L’artiste-peintre nous revient avec une abstraction lyrique tout en retenue, soutenue par sa remarquable maîtrise du métier.
Ascruter une à une les œuvres fraîchement accrochées aux cimaises de l’Atelier 21, on est peu à peu envahi par un sentiment de contentement, se transformant bientôt en sentiment de plénitude. A soixante-cinq ans, Saâd Hassani n’a non seulement pas perdu la main, mais il est en pleine possession de ses moyens. Cette dernière cuvée est d’une belle maturité. Hassani a toujours eu du métier. Autodidacte, il s’est, très jeune, consacré à temps plein à la pratique de la peinture.
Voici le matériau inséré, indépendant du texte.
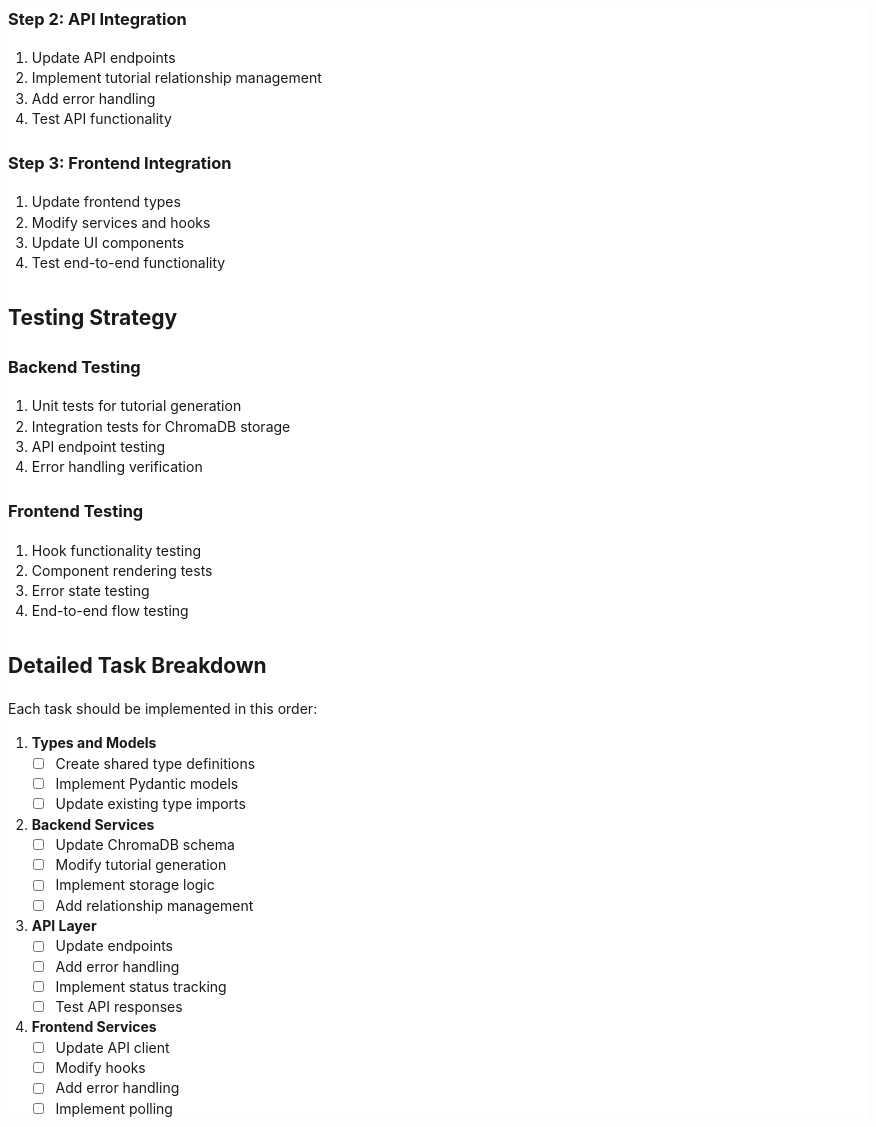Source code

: ### Step 2: API Integration
1. Update API endpoints
2. Implement tutorial relationship management
3. Add error handling
4. Test API functionality

### Step 3: Frontend Integration
1. Update frontend types
2. Modify services and hooks
3. Update UI components
4. Test end-to-end functionality

## Testing Strategy

### Backend Testing
1. Unit tests for tutorial generation
2. Integration tests for ChromaDB storage
3. API endpoint testing
4. Error handling verification

### Frontend Testing
1. Hook functionality testing
2. Component rendering tests
3. Error state testing
4. End-to-end flow testing

## Detailed Task Breakdown
Each task should be implemented in this order:

1. **Types and Models**
   - [ ] Create shared type definitions
   - [ ] Implement Pydantic models
   - [ ] Update existing type imports

2. **Backend Services**
   - [ ] Update ChromaDB schema
   - [ ] Modify tutorial generation
   - [ ] Implement storage logic
   - [ ] Add relationship management

3. **API Layer**
   - [ ] Update endpoints
   - [ ] Add error handling
   - [ ] Implement status tracking
   - [ ] Test API responses

4. **Frontend Services**
   - [ ] Update API client
   - [ ] Modify hooks
   - [ ] Add error handling
   - [ ] Implement polling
Ne cédant jamais à l’appel des sirènes de la mode – celle du tout-conceptuel –, il s’est obstinément attaché à produire de la « peinture-peinture », jusqu’à atteindre un haut degré de classicisme dans sa facture. On aime ces savants glacis, à l’extrême limite entre la transparence et l’opacité, qui ne sont pas sans rappeler les vernis de certaines œuvres de la Renaissance flamande. On craque pour cette mystérieuse matière poudreuse, mélange d’acrylique, de pigments naturels et autres touches de pastel, dont il recouvre ses travaux sur papier. Pour instinctive et physique qu’elle soit, la peinture de Saâd Hassani n’en est pas moins « cultivée », dans le sens où elle est truffée de références. Il y a du Tapiès et du Texier dans ces motifs-graffitis, qu’on devine appliqués avec les doigts. Il y a du Matisse et du Klein dans ces accords de couleurs aussi sourds que puissants, même si la palette de l’artiste s’est sensiblement adoucie avec, notamment, l’intrusion de ces grandes plages de gris. Enfin, il y a du Rothko dans ces aplats fauves, faussement monochromes. Après une première période consacrée à une certaine abstraction organique, Hassani a longtemps pratiqué une figuration plus ou moins suggestive (les séries Les Chaises, Le Corps, puis L’Echiquier) avant de passer à cette abstraction lyrique qu’il nous livre aujourd’hui. Une abstraction délicate, car tout en retenue. Avec juste ce qu’il faut d’inachevé et de suspendu dans le geste pour déjouer, efficacement, l’esthétique assumée du tableau-objet.
Saâd Hassani. Galerie L’Atelier 21, Casablanca. Jusqu’au 25 février.